Where a record contains an image, leave the image out and print the rest exactly.

[Exercise data Boundary: Start]

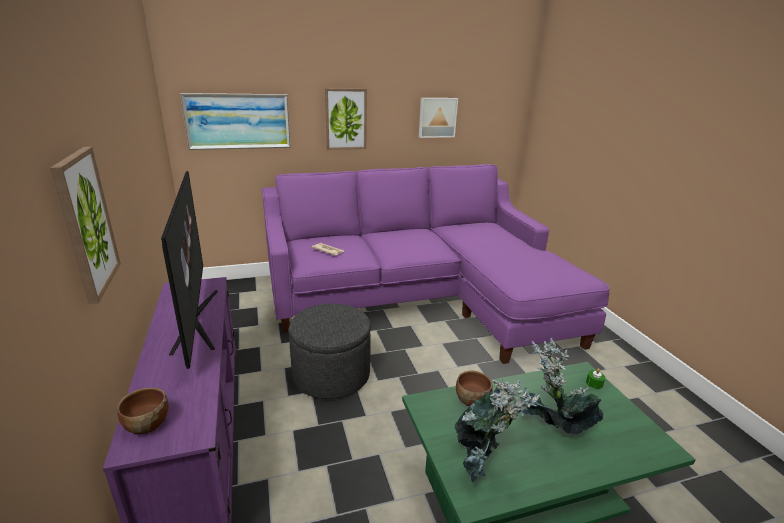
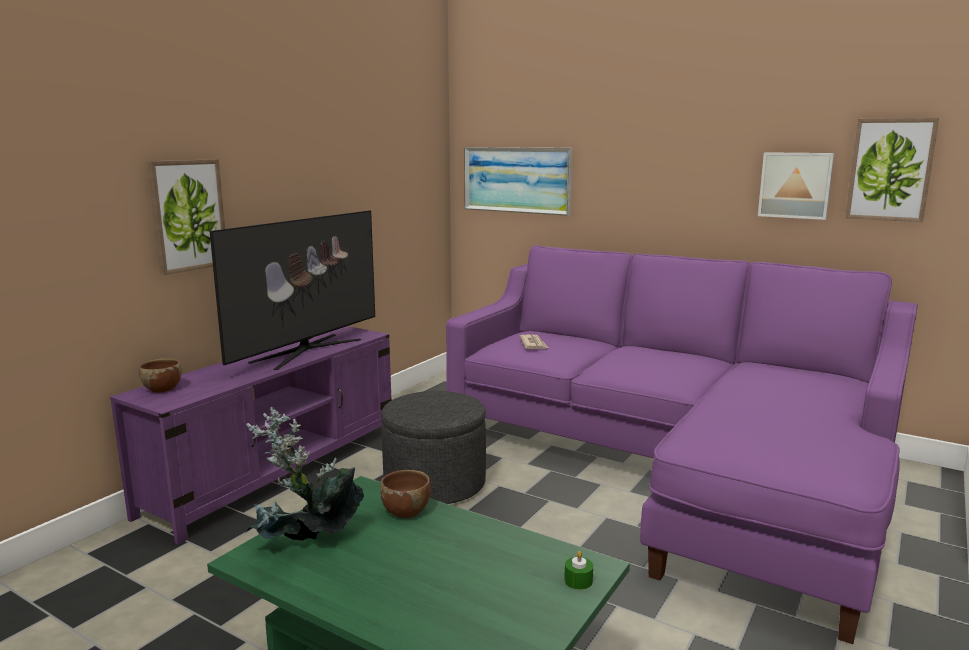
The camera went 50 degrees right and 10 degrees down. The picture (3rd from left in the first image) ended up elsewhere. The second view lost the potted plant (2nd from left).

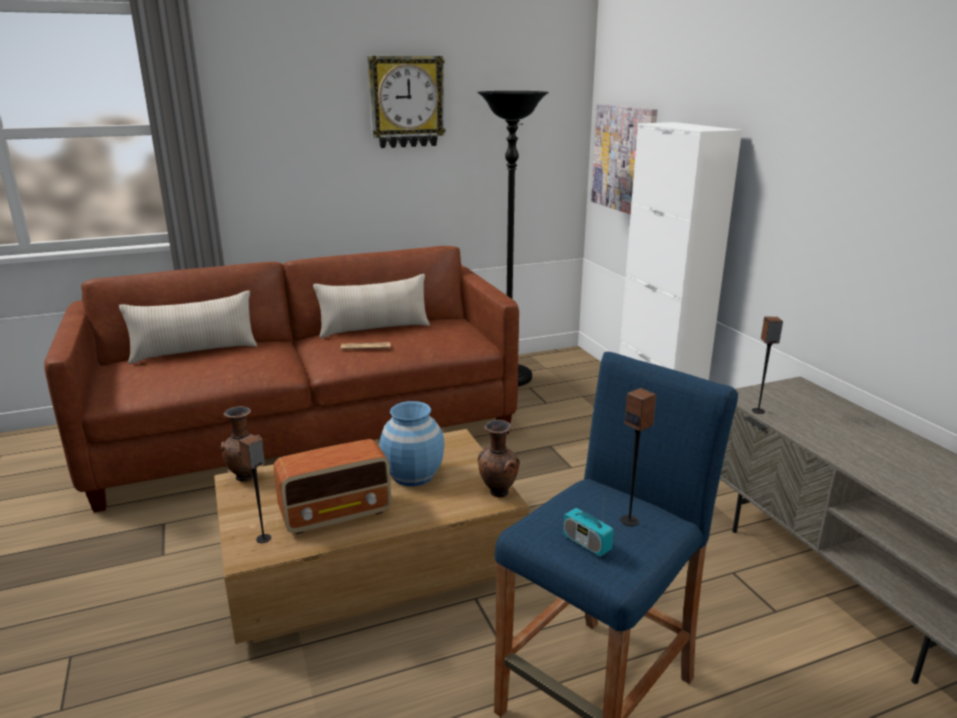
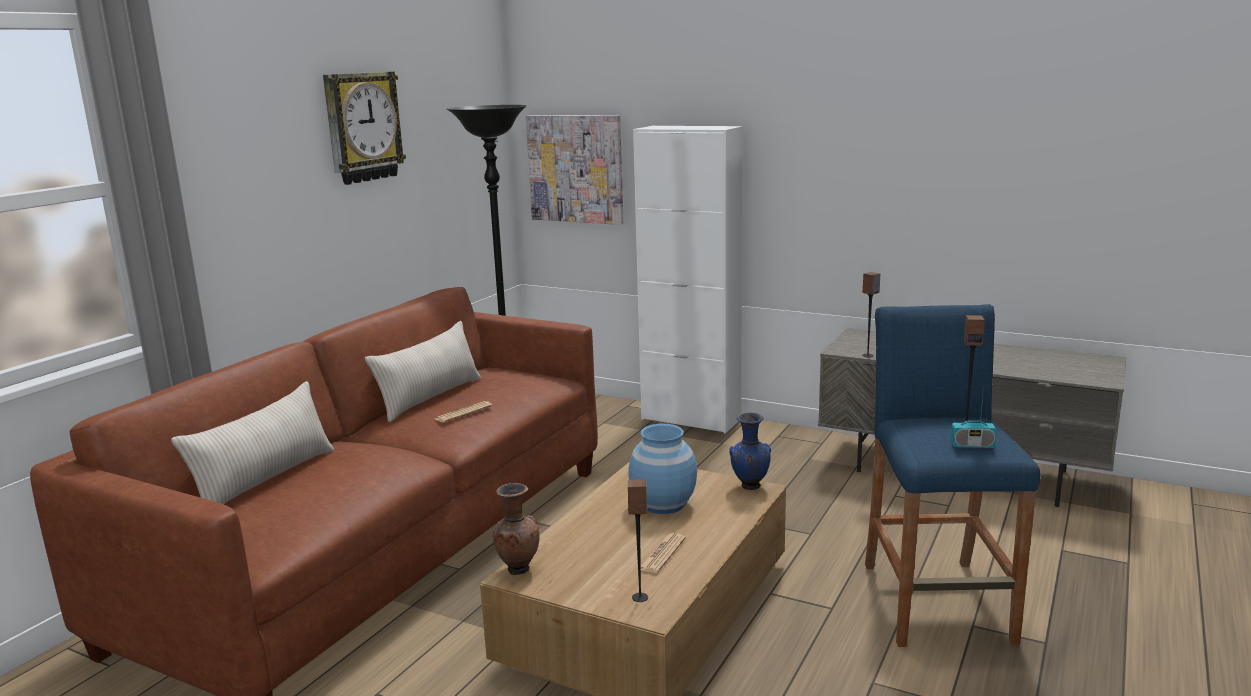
The camera went 40 degrees left and 5 degrees down. Where the radio (1st from left) stood, the newspaper (2nd from left) came to stand. What was the brown vase (2nd from left) turned into the blue vase (2nd from left).

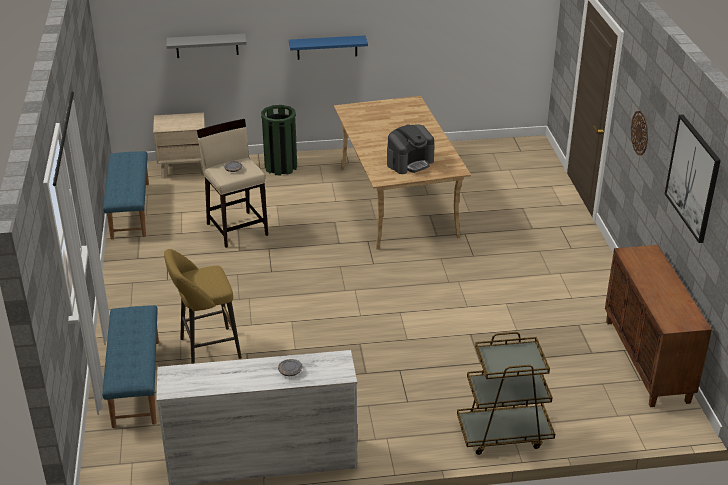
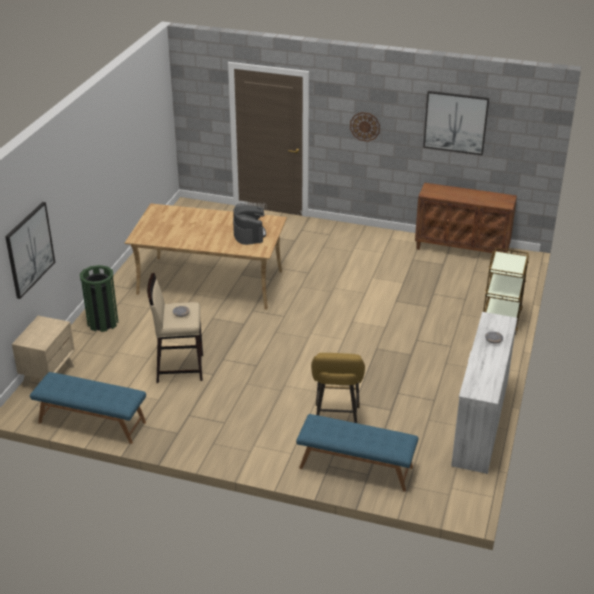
The camera went 65 degrees left and 0 degrees up. Where the grey shelf hung, the picture (1st from left) came to hang. The second view lost the blue shelf.

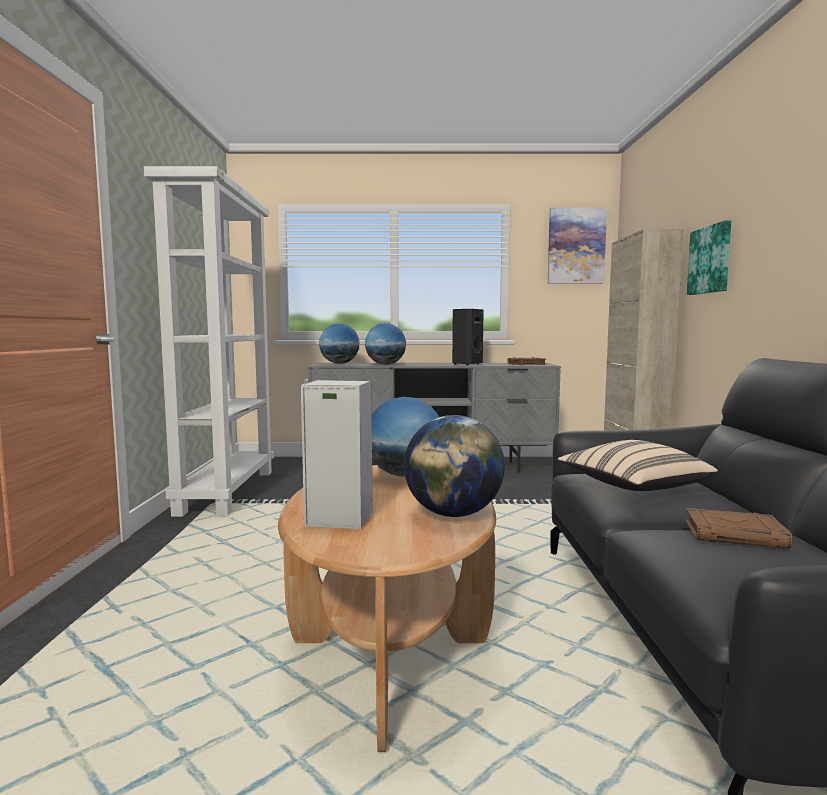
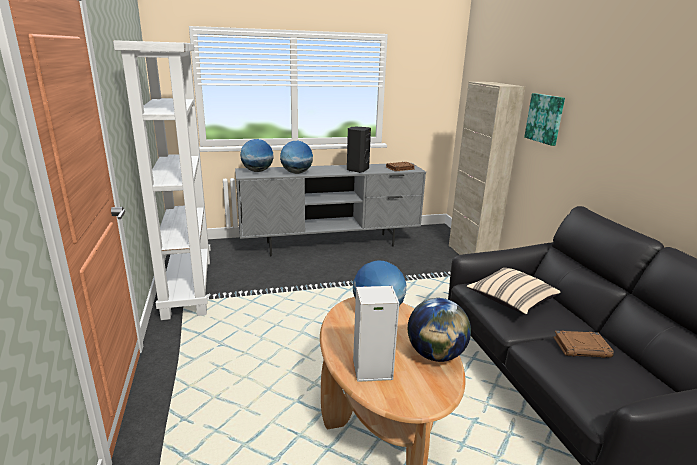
The camera went 15 degrees left and 15 degrees up. The second view lost the picture (1st from left).

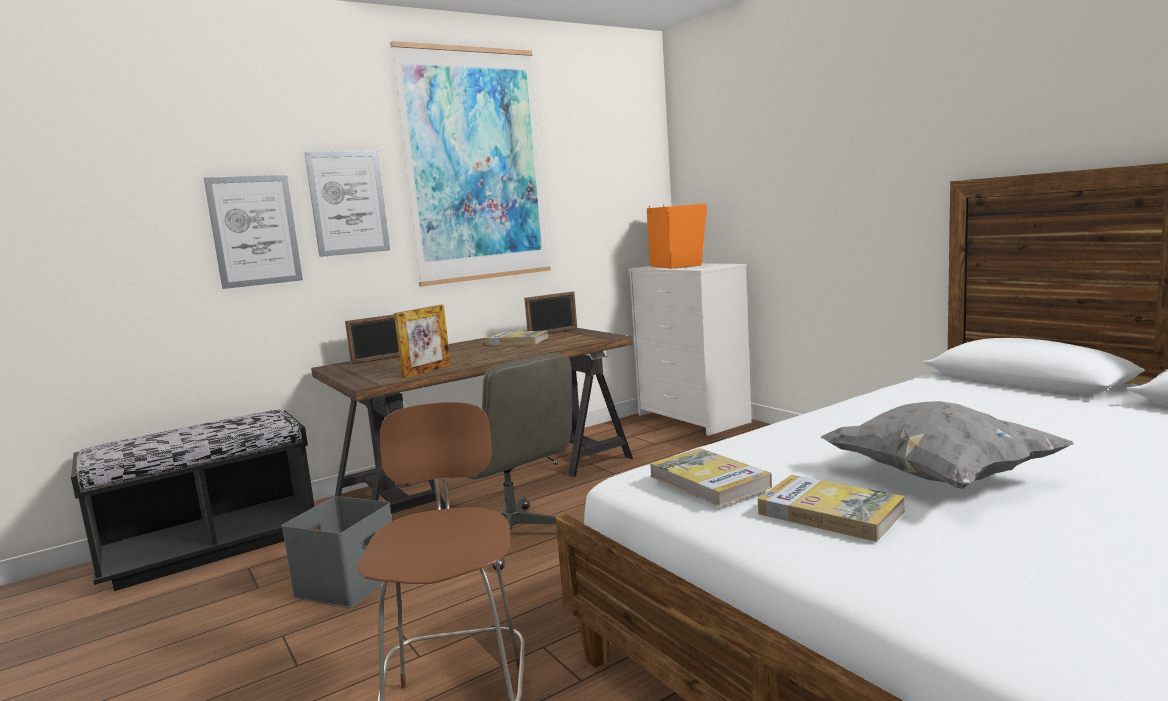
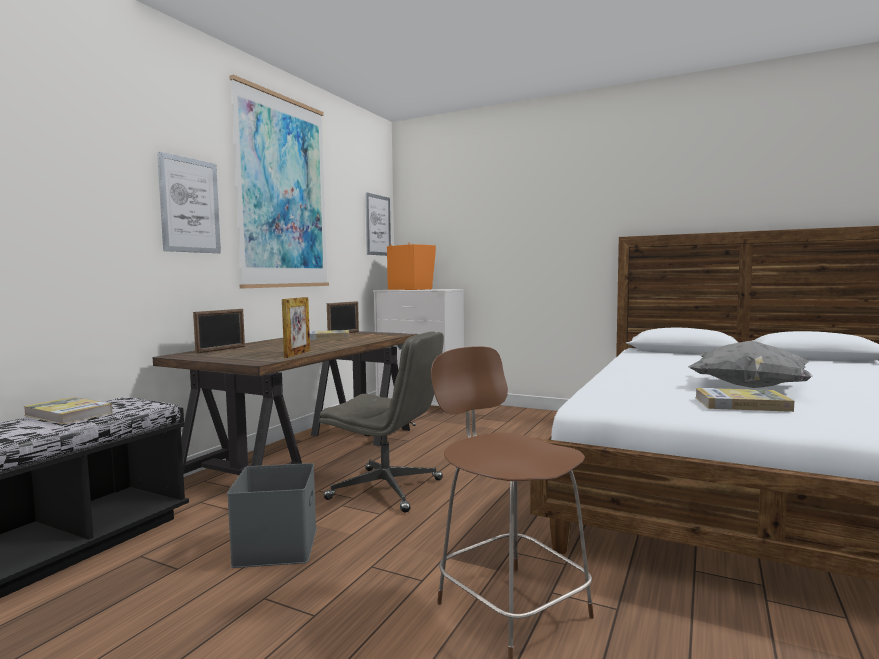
The camera went 30 degrees left and 5 degrees down. The book (2nd from left in the first image) ended up elsewhere. The picture (1st from left in the first image) ended up elsewhere.

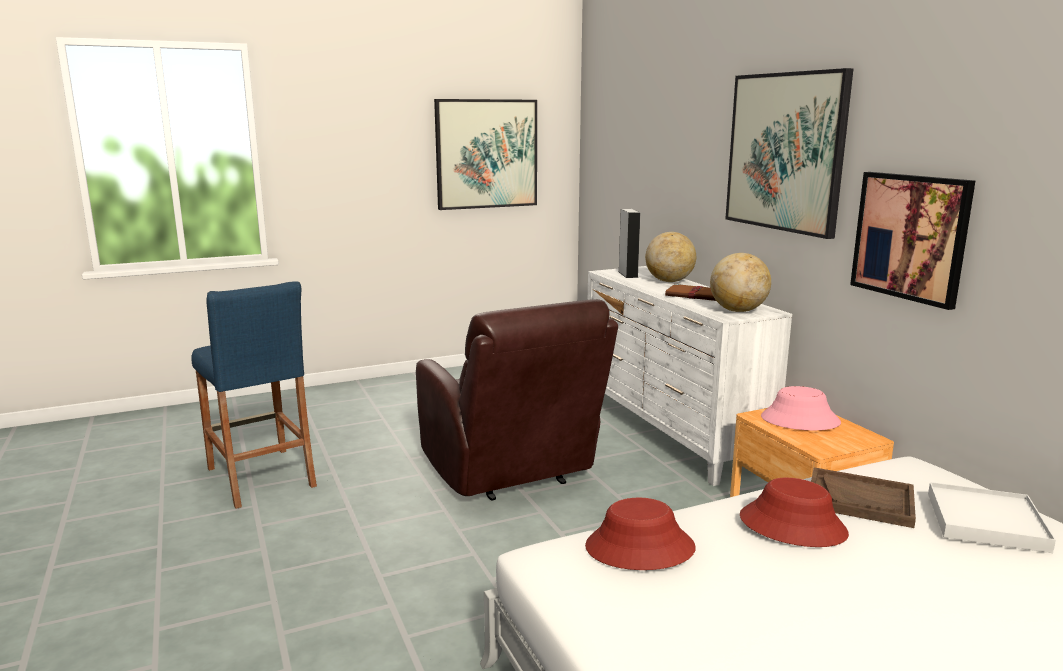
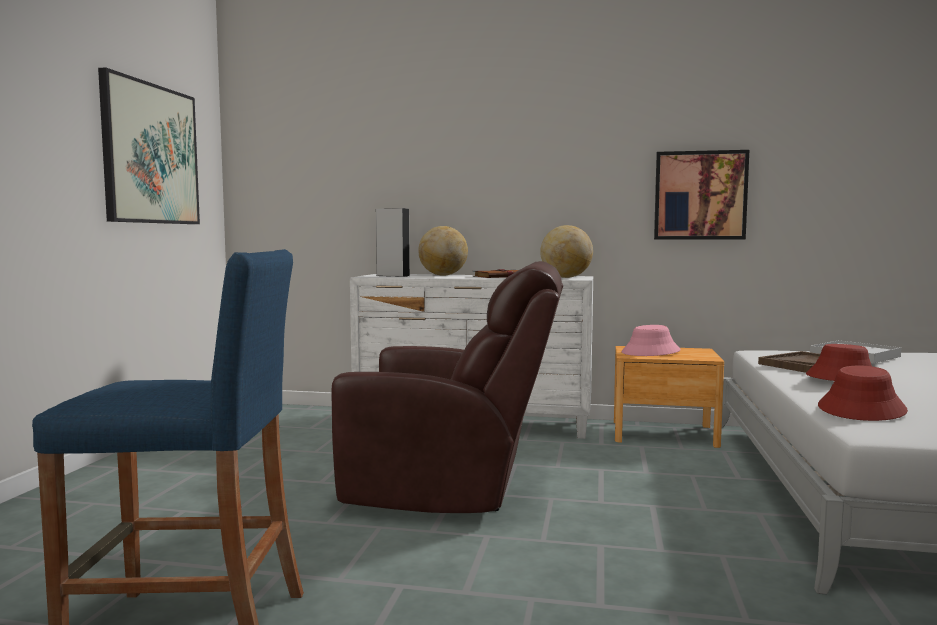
The camera went 55 degrees left and 10 degrees down. The second view lost the picture (2nd from left).

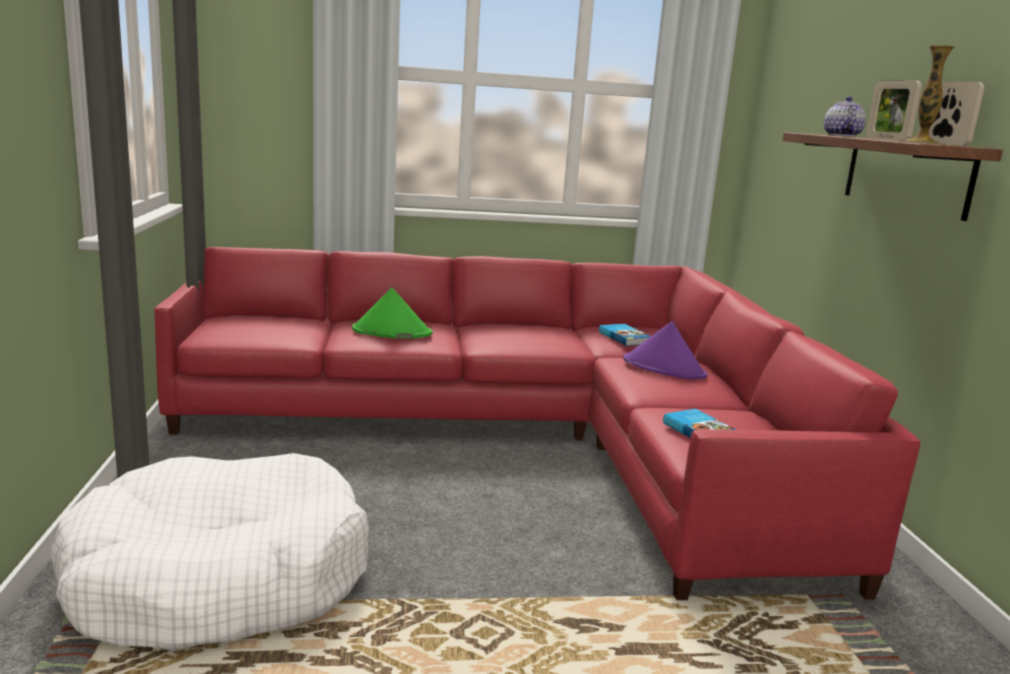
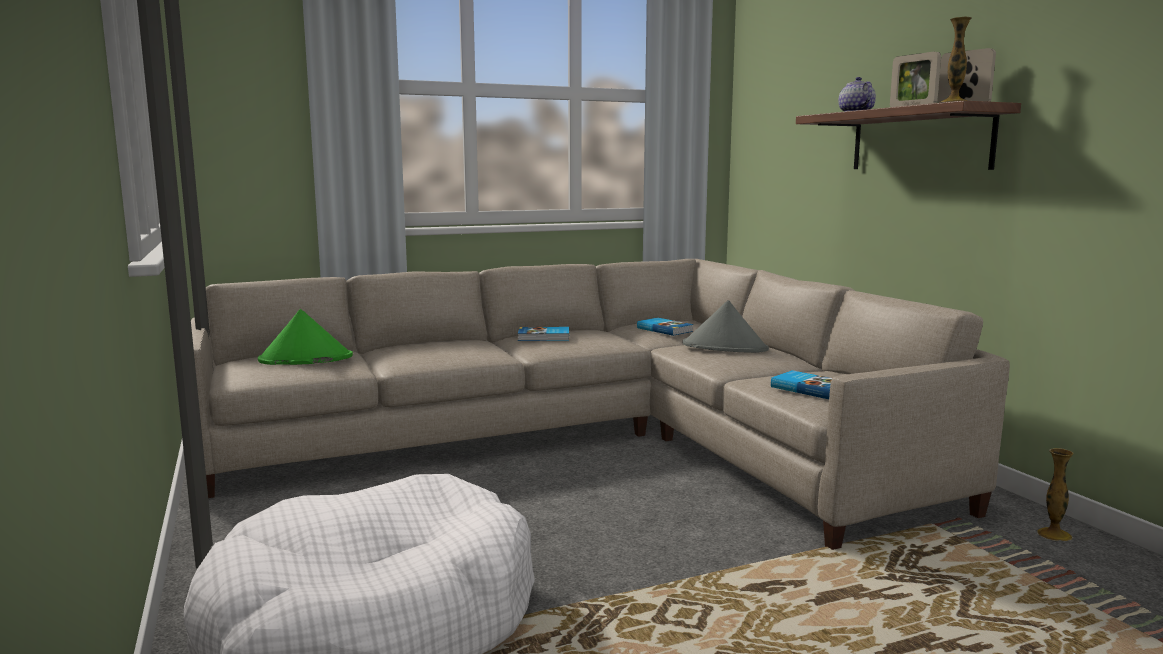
The camera went 15 degrees left and 5 degrees down. What was the red sofa turned into the beige sofa. The green hat ended up elsewhere. The second view gained the book (1st from left). What was the purple hat turned into the grey hat. The second view gained the vase (2nd from left).

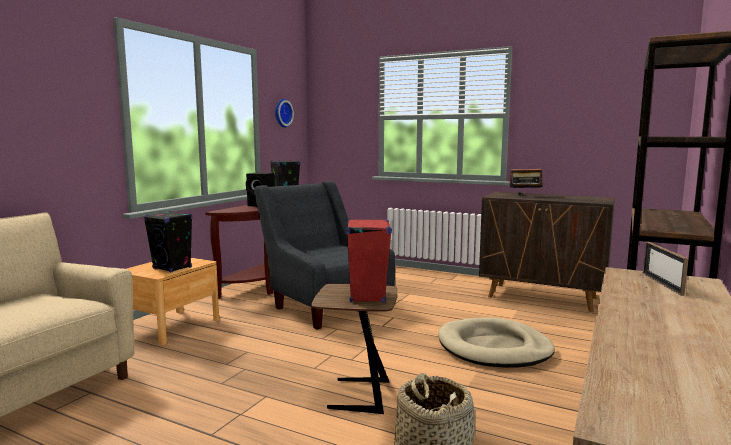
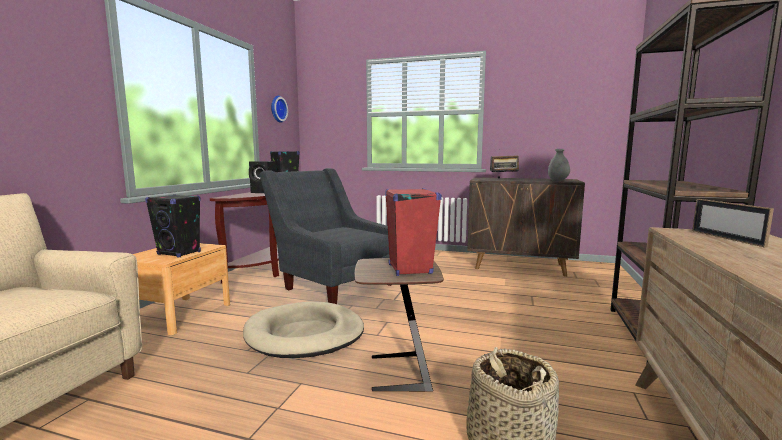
The camera went 10 degrees left and 0 degrees up. The beige dog bed ended up elsewhere. The second view gained the grey vase.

[Exercise data Boundary: End]

Solution to the problem
The camera went 50 degrees right and 10 degrees down. The picture (3rd from left in the first image) ended up elsewhere. The second view lost the potted plant (2nd from left).

The camera went 40 degrees left and 5 degrees down. Where the radio (1st from left) stood, the newspaper (2nd from left) came to stand. What was the brown vase (2nd from left) turned into the blue vase (2nd from left).

The camera went 65 degrees left and 0 degrees up. Where the grey shelf hung, the picture (1st from left) came to hang. The second view lost the blue shelf.

The camera went 15 degrees left and 15 degrees up. The second view lost the picture (1st from left).

The camera went 30 degrees left and 5 degrees down. The book (2nd from left in the first image) ended up elsewhere. The picture (1st from left in the first image) ended up elsewhere.

The camera went 55 degrees left and 10 degrees down. The second view lost the picture (2nd from left).

The camera went 15 degrees left and 5 degrees down. What was the red sofa turned into the beige sofa. The green hat ended up elsewhere. The second view gained the book (1st from left). What was the purple hat turned into the grey hat. The second view gained the vase (2nd from left).

The camera went 10 degrees left and 0 degrees up. The beige dog bed ended up elsewhere. The second view gained the grey vase.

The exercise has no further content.